■ ASSIGNMENT
Restate the records in their entirety, word for word.

++++++++++++++++++++

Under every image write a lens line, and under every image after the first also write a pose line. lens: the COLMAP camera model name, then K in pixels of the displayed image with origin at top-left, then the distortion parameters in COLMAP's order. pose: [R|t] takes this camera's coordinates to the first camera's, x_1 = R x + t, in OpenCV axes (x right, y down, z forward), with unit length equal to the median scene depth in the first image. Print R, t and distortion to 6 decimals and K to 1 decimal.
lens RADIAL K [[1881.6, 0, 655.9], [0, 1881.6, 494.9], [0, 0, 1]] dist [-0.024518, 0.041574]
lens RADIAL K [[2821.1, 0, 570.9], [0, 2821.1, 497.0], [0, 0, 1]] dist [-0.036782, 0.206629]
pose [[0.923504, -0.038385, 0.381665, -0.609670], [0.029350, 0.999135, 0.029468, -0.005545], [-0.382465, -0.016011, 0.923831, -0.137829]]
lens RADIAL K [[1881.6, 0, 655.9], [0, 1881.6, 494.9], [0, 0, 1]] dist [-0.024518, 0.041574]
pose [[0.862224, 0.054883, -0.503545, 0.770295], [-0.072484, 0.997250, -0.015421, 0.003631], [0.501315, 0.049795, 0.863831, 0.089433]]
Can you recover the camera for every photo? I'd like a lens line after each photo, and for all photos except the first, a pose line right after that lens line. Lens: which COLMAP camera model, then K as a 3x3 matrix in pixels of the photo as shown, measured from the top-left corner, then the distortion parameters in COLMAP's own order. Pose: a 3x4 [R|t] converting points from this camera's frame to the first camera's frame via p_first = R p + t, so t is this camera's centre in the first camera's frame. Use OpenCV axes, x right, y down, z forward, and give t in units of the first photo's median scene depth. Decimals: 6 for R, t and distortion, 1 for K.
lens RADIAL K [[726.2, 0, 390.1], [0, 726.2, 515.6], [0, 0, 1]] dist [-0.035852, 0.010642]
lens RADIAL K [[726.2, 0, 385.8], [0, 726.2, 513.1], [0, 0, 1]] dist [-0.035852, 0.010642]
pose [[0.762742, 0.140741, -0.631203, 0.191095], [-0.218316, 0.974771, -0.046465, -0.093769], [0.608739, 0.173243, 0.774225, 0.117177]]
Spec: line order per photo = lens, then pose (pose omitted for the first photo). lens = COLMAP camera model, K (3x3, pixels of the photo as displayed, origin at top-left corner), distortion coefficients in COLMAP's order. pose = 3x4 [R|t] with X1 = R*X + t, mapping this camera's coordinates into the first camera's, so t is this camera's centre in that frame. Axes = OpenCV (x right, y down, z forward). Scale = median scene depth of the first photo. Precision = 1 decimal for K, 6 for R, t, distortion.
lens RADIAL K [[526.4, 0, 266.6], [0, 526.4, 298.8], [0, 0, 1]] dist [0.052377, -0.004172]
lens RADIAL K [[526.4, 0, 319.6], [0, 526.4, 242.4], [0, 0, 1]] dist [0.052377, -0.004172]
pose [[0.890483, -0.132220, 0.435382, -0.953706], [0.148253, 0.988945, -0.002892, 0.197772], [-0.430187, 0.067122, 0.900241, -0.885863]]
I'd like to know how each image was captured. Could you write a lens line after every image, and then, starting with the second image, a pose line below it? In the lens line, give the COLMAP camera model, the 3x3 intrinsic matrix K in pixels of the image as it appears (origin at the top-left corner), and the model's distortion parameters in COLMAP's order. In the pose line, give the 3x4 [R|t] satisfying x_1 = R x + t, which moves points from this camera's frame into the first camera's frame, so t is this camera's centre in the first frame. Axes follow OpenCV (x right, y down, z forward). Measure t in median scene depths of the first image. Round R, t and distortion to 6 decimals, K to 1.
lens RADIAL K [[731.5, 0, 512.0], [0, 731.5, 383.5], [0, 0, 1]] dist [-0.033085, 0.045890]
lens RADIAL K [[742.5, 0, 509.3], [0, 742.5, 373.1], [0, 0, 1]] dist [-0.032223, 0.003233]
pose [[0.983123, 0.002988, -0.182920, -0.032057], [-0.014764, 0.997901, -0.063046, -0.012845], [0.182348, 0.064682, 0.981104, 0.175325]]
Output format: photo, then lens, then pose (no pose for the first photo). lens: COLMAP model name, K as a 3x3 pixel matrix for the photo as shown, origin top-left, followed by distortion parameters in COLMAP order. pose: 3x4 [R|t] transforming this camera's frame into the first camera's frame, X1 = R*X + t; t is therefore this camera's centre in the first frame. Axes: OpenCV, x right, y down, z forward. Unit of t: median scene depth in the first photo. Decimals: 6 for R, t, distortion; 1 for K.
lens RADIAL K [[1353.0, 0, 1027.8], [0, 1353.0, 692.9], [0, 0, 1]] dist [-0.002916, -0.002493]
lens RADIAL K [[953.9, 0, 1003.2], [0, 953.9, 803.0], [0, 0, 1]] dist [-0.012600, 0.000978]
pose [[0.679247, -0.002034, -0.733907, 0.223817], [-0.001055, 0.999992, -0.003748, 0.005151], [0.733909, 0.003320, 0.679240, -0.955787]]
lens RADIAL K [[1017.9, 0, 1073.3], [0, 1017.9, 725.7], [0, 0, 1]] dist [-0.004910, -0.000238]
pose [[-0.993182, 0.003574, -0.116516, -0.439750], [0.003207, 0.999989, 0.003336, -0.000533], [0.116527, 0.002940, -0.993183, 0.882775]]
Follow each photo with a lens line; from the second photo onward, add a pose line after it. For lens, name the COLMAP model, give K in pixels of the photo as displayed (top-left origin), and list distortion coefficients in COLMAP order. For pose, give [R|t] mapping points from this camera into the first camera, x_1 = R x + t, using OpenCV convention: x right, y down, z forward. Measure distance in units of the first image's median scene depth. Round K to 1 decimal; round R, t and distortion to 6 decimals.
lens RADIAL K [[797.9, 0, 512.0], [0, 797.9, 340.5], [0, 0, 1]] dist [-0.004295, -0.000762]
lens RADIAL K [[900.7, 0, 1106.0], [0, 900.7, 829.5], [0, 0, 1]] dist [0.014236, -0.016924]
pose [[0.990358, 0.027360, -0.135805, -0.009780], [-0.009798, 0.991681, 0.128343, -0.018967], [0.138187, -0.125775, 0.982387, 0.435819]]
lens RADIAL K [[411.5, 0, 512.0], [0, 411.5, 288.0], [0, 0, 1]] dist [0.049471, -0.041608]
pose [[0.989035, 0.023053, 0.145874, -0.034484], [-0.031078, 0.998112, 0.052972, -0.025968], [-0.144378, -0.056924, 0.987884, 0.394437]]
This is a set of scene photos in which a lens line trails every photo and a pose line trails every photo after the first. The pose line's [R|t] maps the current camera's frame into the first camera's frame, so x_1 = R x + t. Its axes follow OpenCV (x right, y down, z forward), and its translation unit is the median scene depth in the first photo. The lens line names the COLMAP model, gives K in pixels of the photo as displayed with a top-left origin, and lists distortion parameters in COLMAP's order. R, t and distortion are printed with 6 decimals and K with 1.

++++++++++++++++++++

■ ANSWER FOR THIS EXERCISE
Under every image write a lens line, and under every image after the first also write a pose line. lens: the COLMAP camera model name, then K in pixels of the displayed image with origin at top-left, then the distortion parameters in COLMAP's order. pose: [R|t] takes this camera's coordinates to the first camera's, x_1 = R x + t, in OpenCV axes (x right, y down, z forward), with unit length equal to the median scene depth in the first image. Print R, t and distortion to 6 decimals and K to 1 decimal.
lens RADIAL K [[1881.6, 0, 655.9], [0, 1881.6, 494.9], [0, 0, 1]] dist [-0.024518, 0.041574]
lens RADIAL K [[2821.1, 0, 570.9], [0, 2821.1, 497.0], [0, 0, 1]] dist [-0.036782, 0.206629]
pose [[0.923504, -0.038385, 0.381665, -0.609670], [0.029350, 0.999135, 0.029468, -0.005545], [-0.382465, -0.016011, 0.923831, -0.137829]]
lens RADIAL K [[1881.6, 0, 655.9], [0, 1881.6, 494.9], [0, 0, 1]] dist [-0.024518, 0.041574]
pose [[0.862224, 0.054883, -0.503545, 0.770295], [-0.072484, 0.997250, -0.015421, 0.003631], [0.501315, 0.049795, 0.863831, 0.089433]]
Can you recover the camera for every photo? I'd like a lens line after each photo, and for all photos except the first, a pose line right after that lens line. Lens: which COLMAP camera model, then K as a 3x3 matrix in pixels of the photo as shown, measured from the top-left corner, then the distortion parameters in COLMAP's own order. Pose: a 3x4 [R|t] converting points from this camera's frame to the first camera's frame via p_first = R p + t, so t is this camera's centre in the first camera's frame. Use OpenCV axes, x right, y down, z forward, and give t in units of the first photo's median scene depth. Decimals: 6 for R, t and distortion, 1 for K.
lens RADIAL K [[726.2, 0, 390.1], [0, 726.2, 515.6], [0, 0, 1]] dist [-0.035852, 0.010642]
lens RADIAL K [[726.2, 0, 385.8], [0, 726.2, 513.1], [0, 0, 1]] dist [-0.035852, 0.010642]
pose [[0.762742, 0.140741, -0.631203, 0.191095], [-0.218316, 0.974771, -0.046465, -0.093769], [0.608739, 0.173243, 0.774225, 0.117177]]
Spec: line order per photo = lens, then pose (pose omitted for the first photo). lens = COLMAP camera model, K (3x3, pixels of the photo as displayed, origin at top-left corner), distortion coefficients in COLMAP's order. pose = 3x4 [R|t] with X1 = R*X + t, mapping this camera's coordinates into the first camera's, so t is this camera's centre in that frame. Axes = OpenCV (x right, y down, z forward). Scale = median scene depth of the first photo. Precision = 1 decimal for K, 6 for R, t, distortion.
lens RADIAL K [[526.4, 0, 266.6], [0, 526.4, 298.8], [0, 0, 1]] dist [0.052377, -0.004172]
lens RADIAL K [[526.4, 0, 319.6], [0, 526.4, 242.4], [0, 0, 1]] dist [0.052377, -0.004172]
pose [[0.890483, -0.132220, 0.435382, -0.953706], [0.148253, 0.988945, -0.002892, 0.197772], [-0.430187, 0.067122, 0.900241, -0.885863]]
I'd like to know how each image was captured. Could you write a lens line after every image, and then, starting with the second image, a pose line below it? In the lens line, give the COLMAP camera model, the 3x3 intrinsic matrix K in pixels of the image as it appears (origin at the top-left corner), and the model's distortion parameters in COLMAP's order. In the pose line, give the 3x4 [R|t] satisfying x_1 = R x + t, which moves points from this camera's frame into the first camera's frame, so t is this camera's centre in the first frame. Axes follow OpenCV (x right, y down, z forward). Measure t in median scene depths of the first image. Round R, t and distortion to 6 decimals, K to 1.
lens RADIAL K [[731.5, 0, 512.0], [0, 731.5, 383.5], [0, 0, 1]] dist [-0.033085, 0.045890]
lens RADIAL K [[742.5, 0, 509.3], [0, 742.5, 373.1], [0, 0, 1]] dist [-0.032223, 0.003233]
pose [[0.983123, 0.002988, -0.182920, -0.032057], [-0.014764, 0.997901, -0.063046, -0.012845], [0.182348, 0.064682, 0.981104, 0.175325]]
Output format: photo, then lens, then pose (no pose for the first photo). lens: COLMAP model name, K as a 3x3 pixel matrix for the photo as shown, origin top-left, followed by distortion parameters in COLMAP order. pose: 3x4 [R|t] transforming this camera's frame into the first camera's frame, X1 = R*X + t; t is therefore this camera's centre in the first frame. Axes: OpenCV, x right, y down, z forward. Unit of t: median scene depth in the first photo. Decimals: 6 for R, t, distortion; 1 for K.
lens RADIAL K [[1353.0, 0, 1027.8], [0, 1353.0, 692.9], [0, 0, 1]] dist [-0.002916, -0.002493]
lens RADIAL K [[953.9, 0, 1003.2], [0, 953.9, 803.0], [0, 0, 1]] dist [-0.012600, 0.000978]
pose [[0.679247, -0.002034, -0.733907, 0.223817], [-0.001055, 0.999992, -0.003748, 0.005151], [0.733909, 0.003320, 0.679240, -0.955787]]
lens RADIAL K [[1017.9, 0, 1073.3], [0, 1017.9, 725.7], [0, 0, 1]] dist [-0.004910, -0.000238]
pose [[-0.993182, 0.003574, -0.116516, -0.439750], [0.003207, 0.999989, 0.003336, -0.000533], [0.116527, 0.002940, -0.993183, 0.882775]]
Follow each photo with a lens line; from the second photo onward, add a pose line after it. For lens, name the COLMAP model, give K in pixels of the photo as displayed (top-left origin), and list distortion coefficients in COLMAP order. For pose, give [R|t] mapping points from this camera into the first camera, x_1 = R x + t, using OpenCV convention: x right, y down, z forward. Measure distance in units of the first image's median scene depth. Round K to 1 decimal; round R, t and distortion to 6 decimals.
lens RADIAL K [[797.9, 0, 512.0], [0, 797.9, 340.5], [0, 0, 1]] dist [-0.004295, -0.000762]
lens RADIAL K [[900.7, 0, 1106.0], [0, 900.7, 829.5], [0, 0, 1]] dist [0.014236, -0.016924]
pose [[0.990358, 0.027360, -0.135805, -0.009780], [-0.009798, 0.991681, 0.128343, -0.018967], [0.138187, -0.125775, 0.982387, 0.435819]]
lens RADIAL K [[411.5, 0, 512.0], [0, 411.5, 288.0], [0, 0, 1]] dist [0.049471, -0.041608]
pose [[0.989035, 0.023053, 0.145874, -0.034484], [-0.031078, 0.998112, 0.052972, -0.025968], [-0.144378, -0.056924, 0.987884, 0.394437]]
This is a set of scene photos in which a lens line trails every photo and a pose line trails every photo after the first. The pose line's [R|t] maps the current camera's frame into the first camera's frame, so x_1 = R x + t. Its axes follow OpenCV (x right, y down, z forward), and its translation unit is the median scene depth in the first photo. The lens line names the COLMAP model, gives K in pixels of the photo as displayed with a top-left origin, and lists distortion parameters in COLMAP's order. R, t and distortion are printed with 6 decimals and K with 1.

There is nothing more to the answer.